そして建設業独自の健康保険制度に「建設国保」がありますが、建設業では建設国保に加入することもできます。建設国保に加入している事業所の従業員の人数が5人以上になった場合や、法人化した場合は社会保険に加入する義務が発生します。
しかし社会保険へ加入するのではなく、適用除外の承認という手続きを行うことで加入している建設国保を継続させることもできます。健康保険と厚生年金に加入するのか、それとも建設国保と厚生年金という形にするのか、保険料の有利なほうを選択できるでしょう。


マイナンバー制度で未加入企業が明らかに?
そしてマイナンバー制度が導入されたことにより、全ての法人と個人に番号が割り当てられました。
情報の連携により、法人で従業員を雇用しているのに社会保険の未納企業の存在が明らかにされることになり、経費の負担に頭を抱えるといった状況も起きているようです。


倒産すれば従業員を路頭に迷わせることに
社会保険料の時効は2年ですので、未加入が判明すれば請求される保険料は2年分になります。それに加えて社会保険料を支払い続けるという状況により、従業員のために社会保険に加入するのに、加入することで経営が低迷して倒産となれば従業員を路頭に迷わせることになるといった悪循環も起きる可能性があります。


建設業許可の申請にも加入は必要
しかし建設業の場合は建設業許可を取得する必要があります。この建設業許可を取得する際、そして更新する際、さらには入札関係の手続きなどの際にも社会保険に加入していることを証明する必要です。
新規の許可申請業者や更新許可業者の中に社会保険の未加入が判明した場合には、担当部局より適正な加入指導が行われます。
なお、建設部や農林水産部、企業庁発注の建設工事については、元請業者が社会保険等に未加入の業者と一次下請契約を締結することは禁止されています。
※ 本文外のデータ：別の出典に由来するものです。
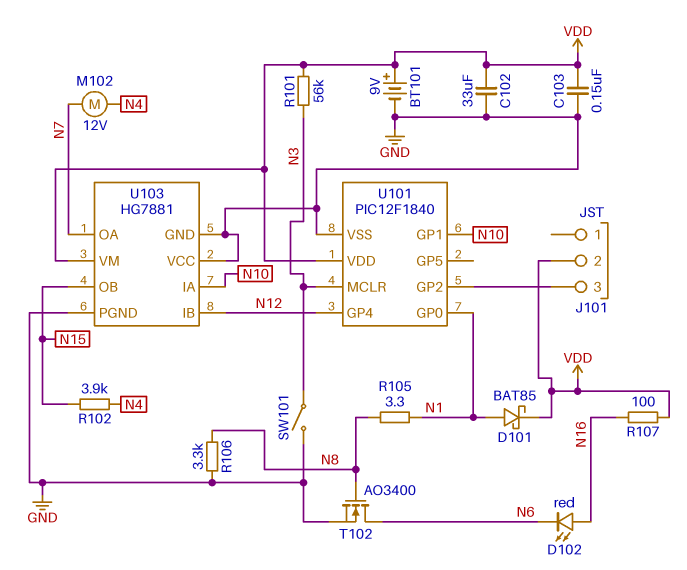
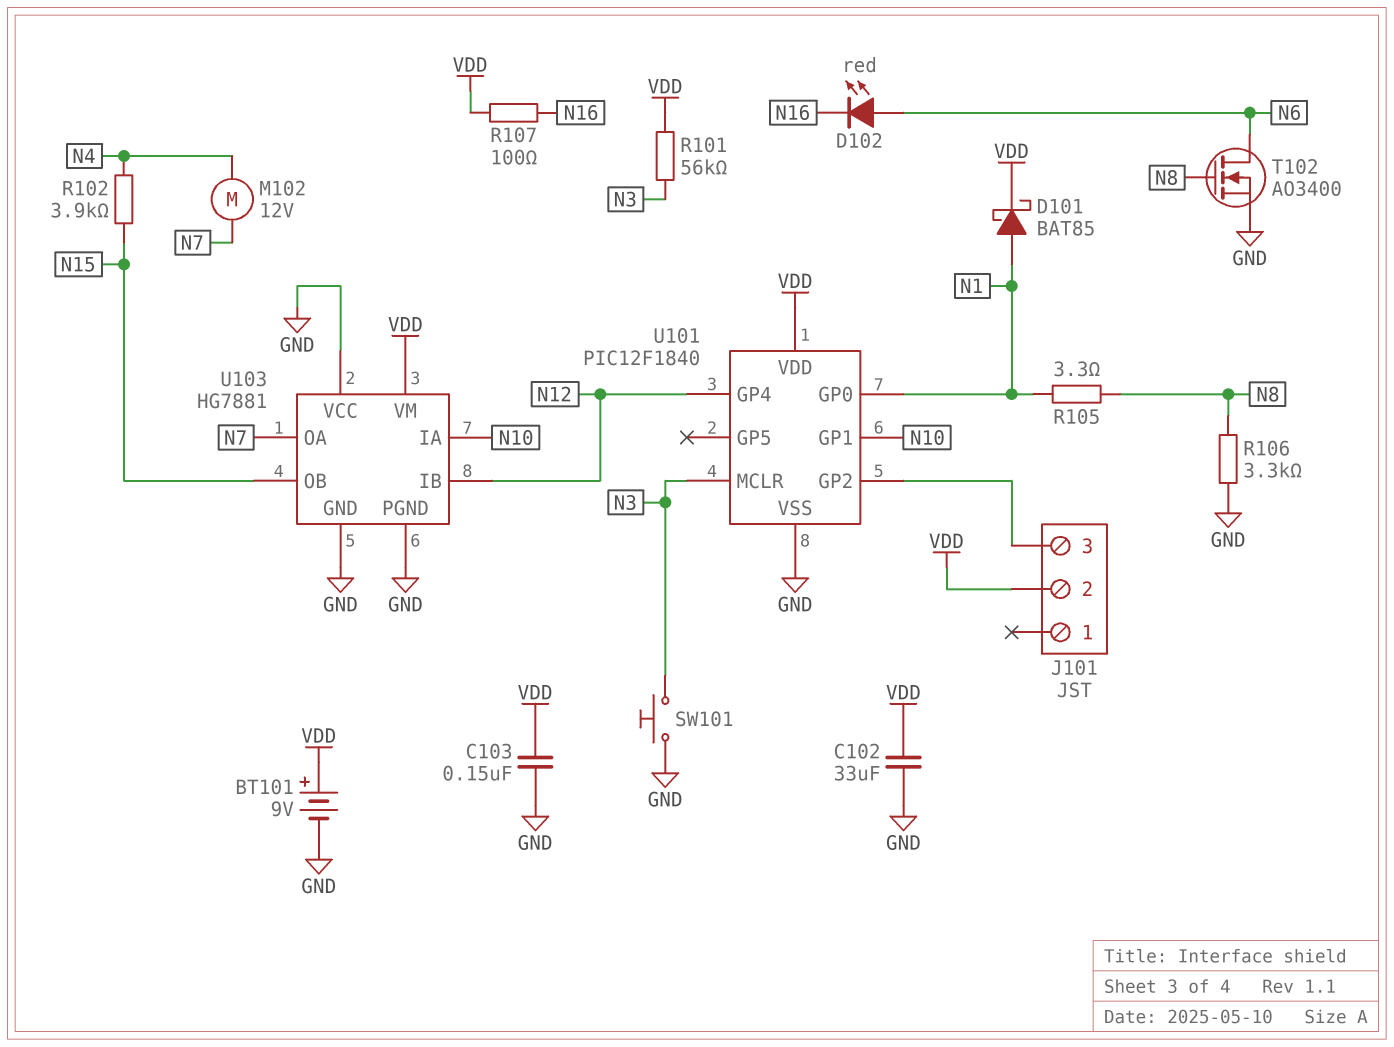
D102: LED red (A N16, K N6) -> LED red (A N6, K N16)
SW101: switch (GND, N3) -> button (GND, N3)

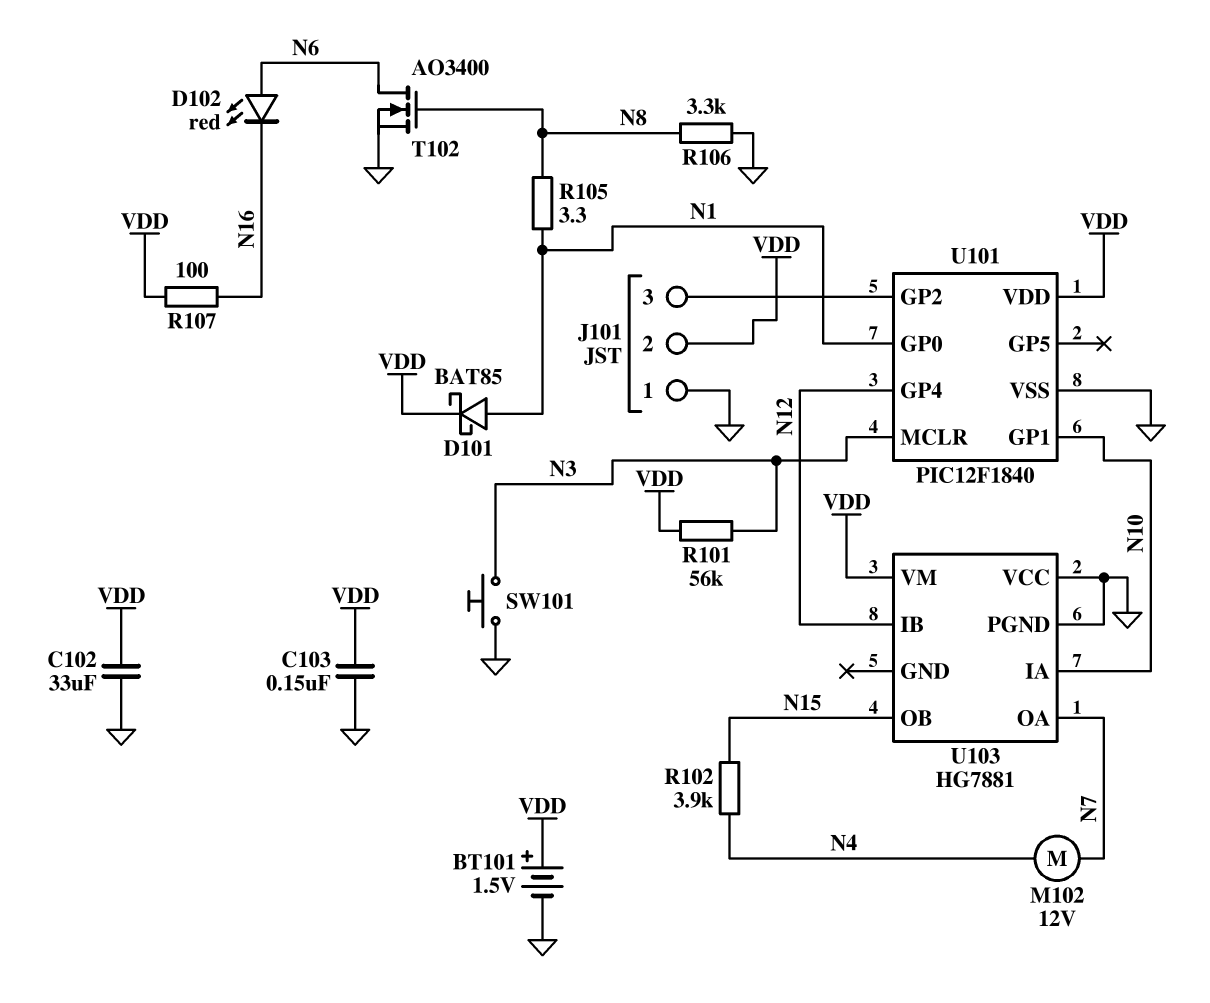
BT101: 9V (plus VDD, minus GND) -> 1.5V (plus VDD, minus GND)
J101 pin 1: none -> GND
U103 pin GND: GND -> none

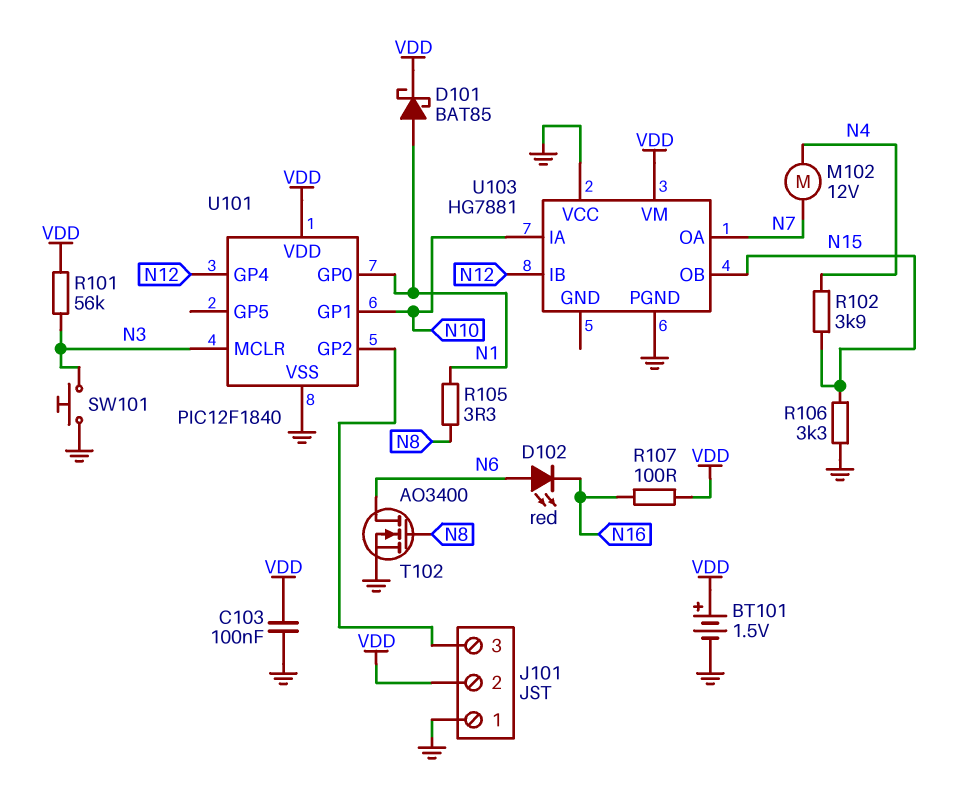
C102: 33uF (GND, VDD) -> none
C103: 150nF (GND, VDD) -> 100nF (GND, VDD)
R106: 3.3k (GND, N8) -> 3.3k (GND, N15)

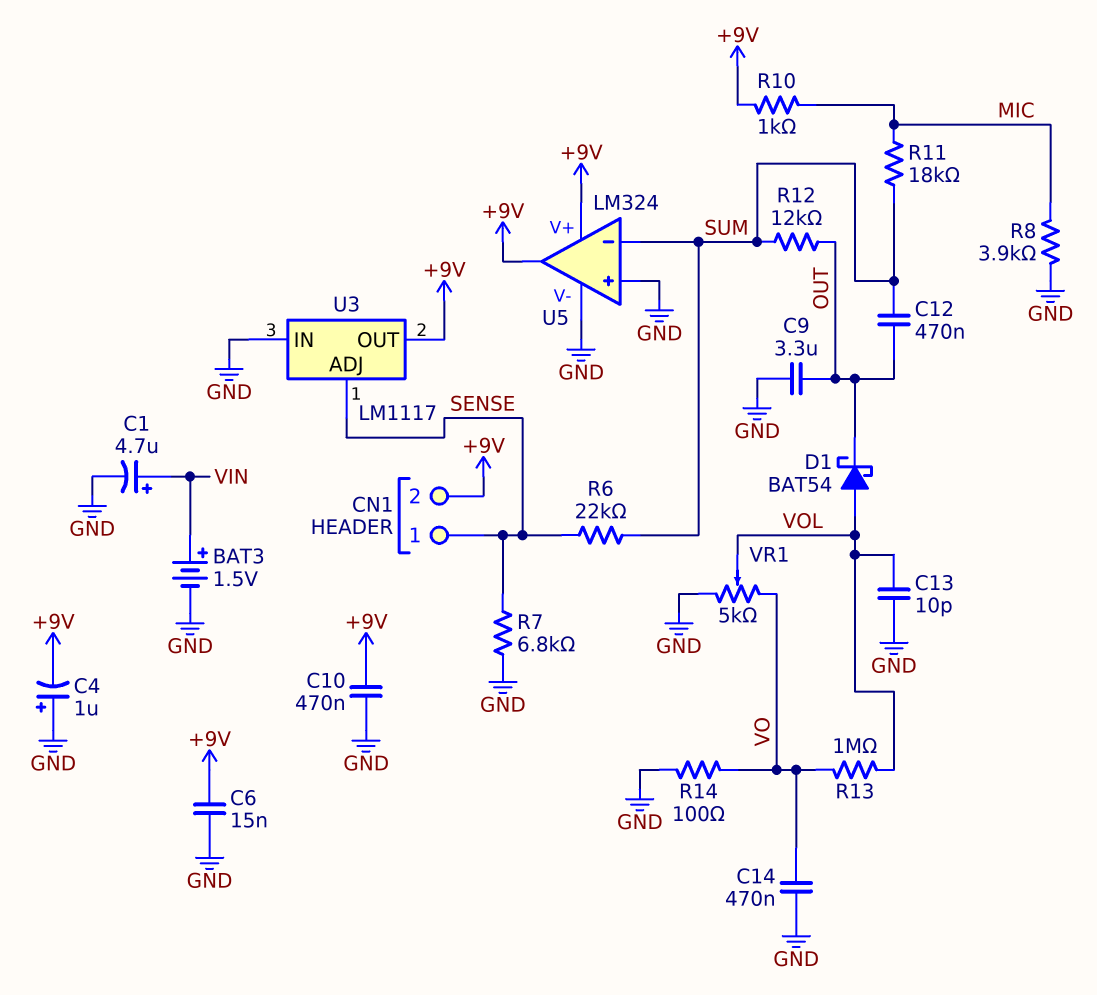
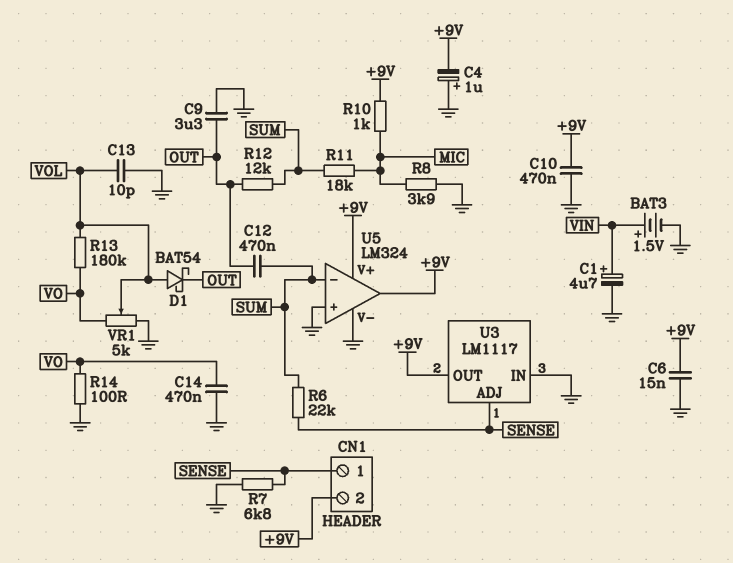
R13: 1M (VO, VOL) -> 180k (VO, VOL)

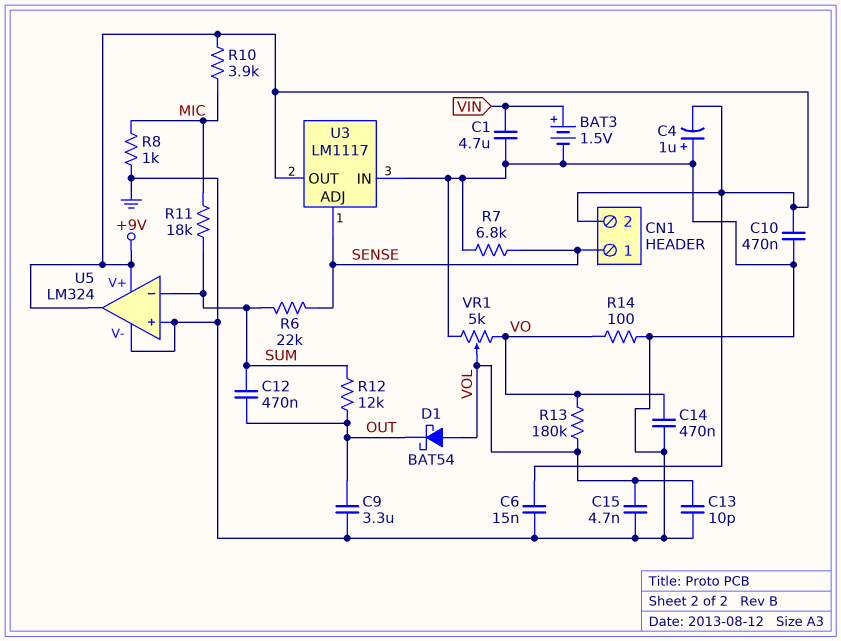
C1: 4.7uF (plus VIN, minus GND) -> 4.7uF (GND, VIN)
C15: none -> 4.7nF (GND, VOL)
R8: 3.9k (GND, MIC) -> 1k (GND, MIC)
R10: 1k (+9V, MIC) -> 3.9k (+9V, MIC)

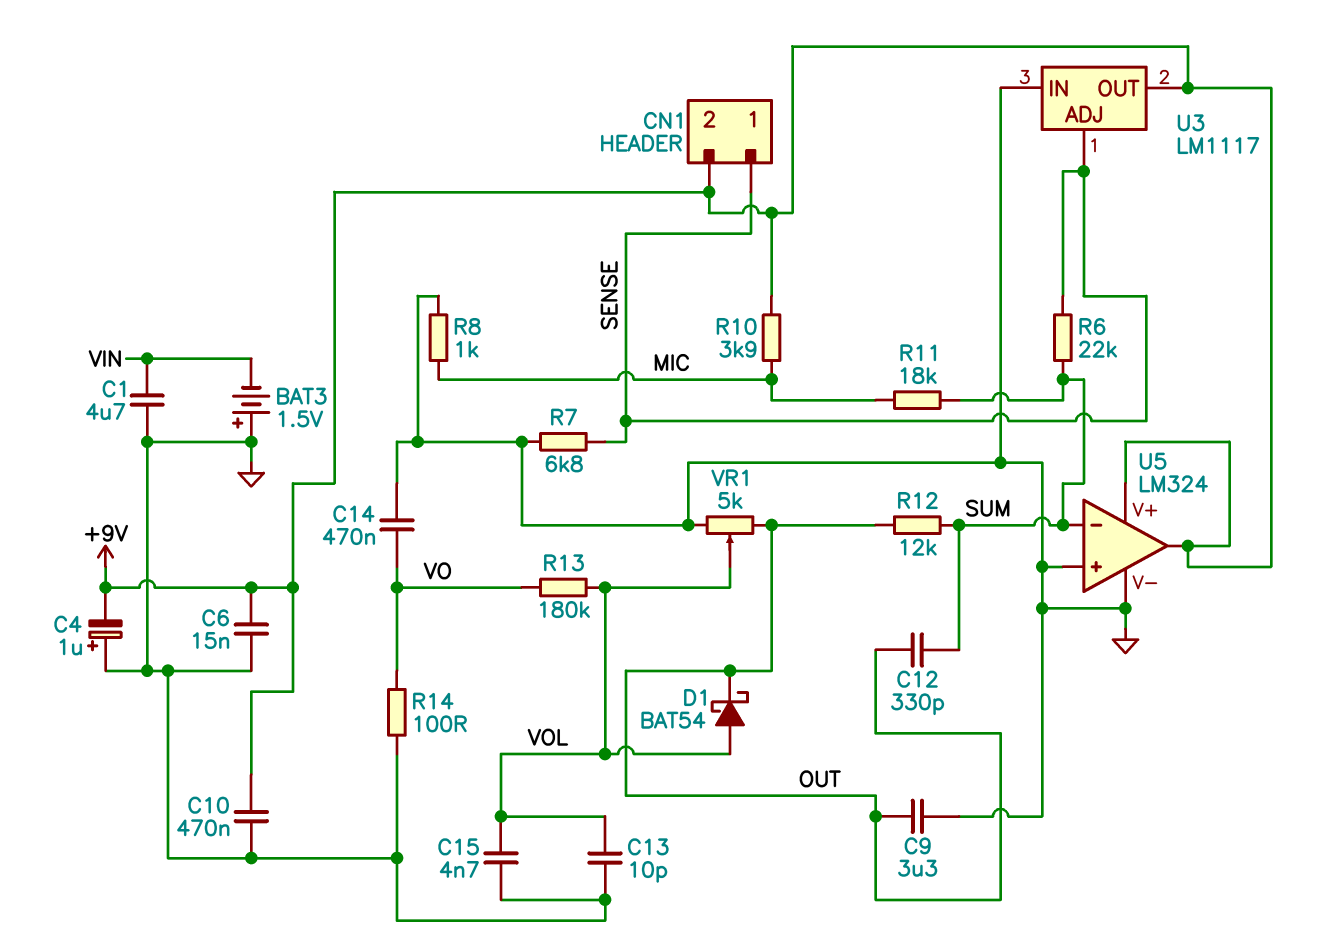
BAT3: 1.5V (plus VIN, minus GND) -> 1.5V (plus GND, minus VIN)
C12: 470nF (OUT, SUM) -> 330pF (OUT, SUM)
VR1: 5k (GND, VO, wiper VOL) -> 5k (GND, OUT, wiper VOL)

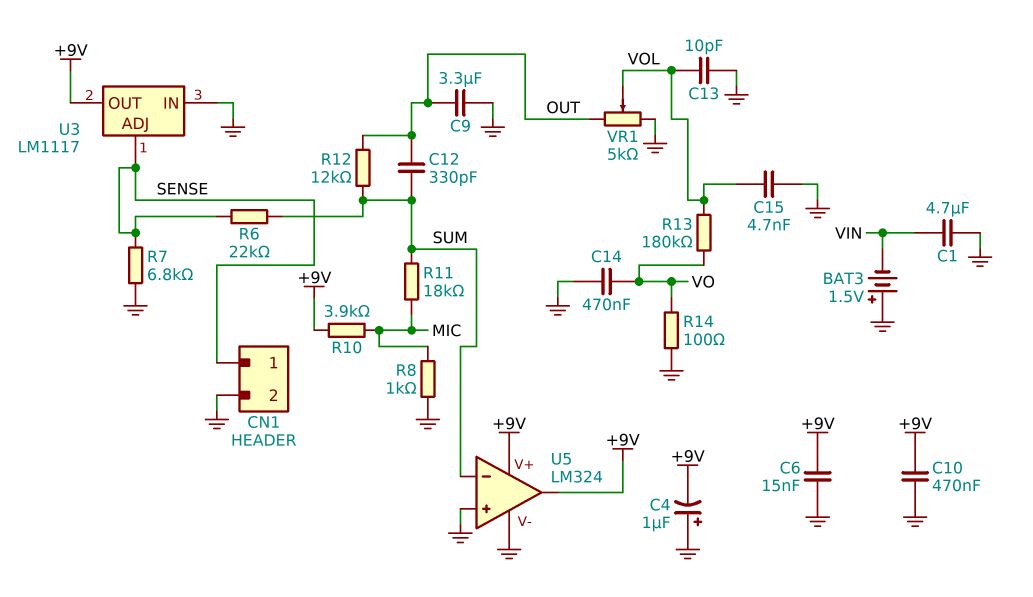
CN1 pin 2: +9V -> GND
D1: schottky BAT54 (A VOL, K OUT) -> none

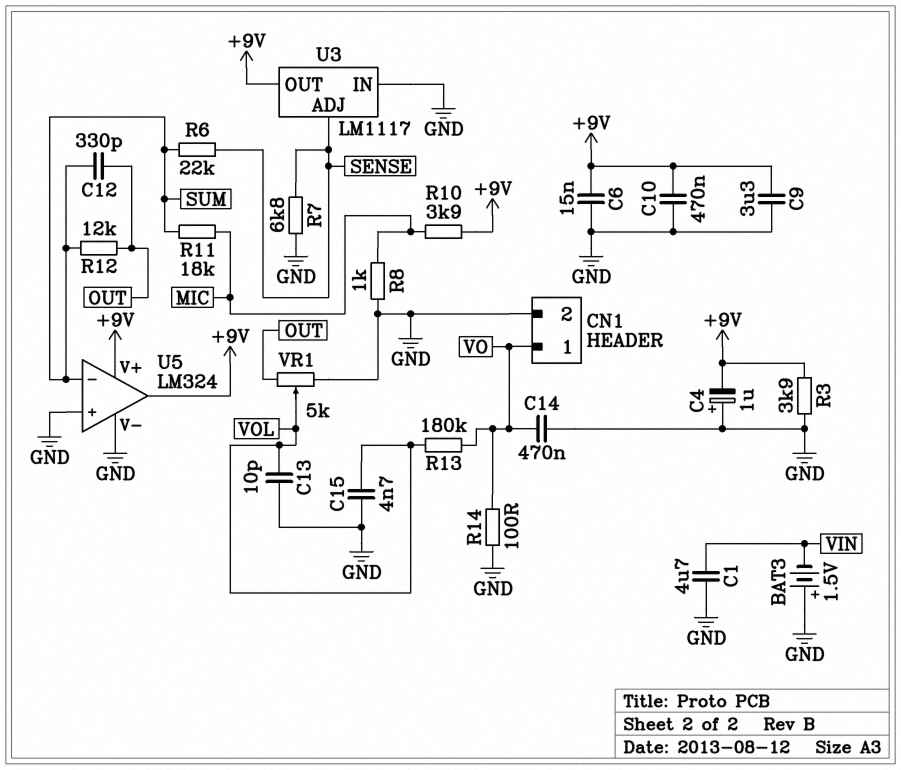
C9: 3.3uF (GND, OUT) -> 3.3uF (+9V, GND)
CN1 pin 1: SENSE -> VO
R3: none -> 3.9k (+9V, GND)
違反した場合には、担当部局から指名停止等の措置が講じられます。


社会保険への適正な加入を
建設業界では下請企業を中心として社会保険に加入せずに法定福利費が適正に負担されていない企業が存在します。
このことは建設技能労働者の処遇を低下させるため、若い世代の入職者を減少させる要因となるでしょう。適正に加入することが必要です。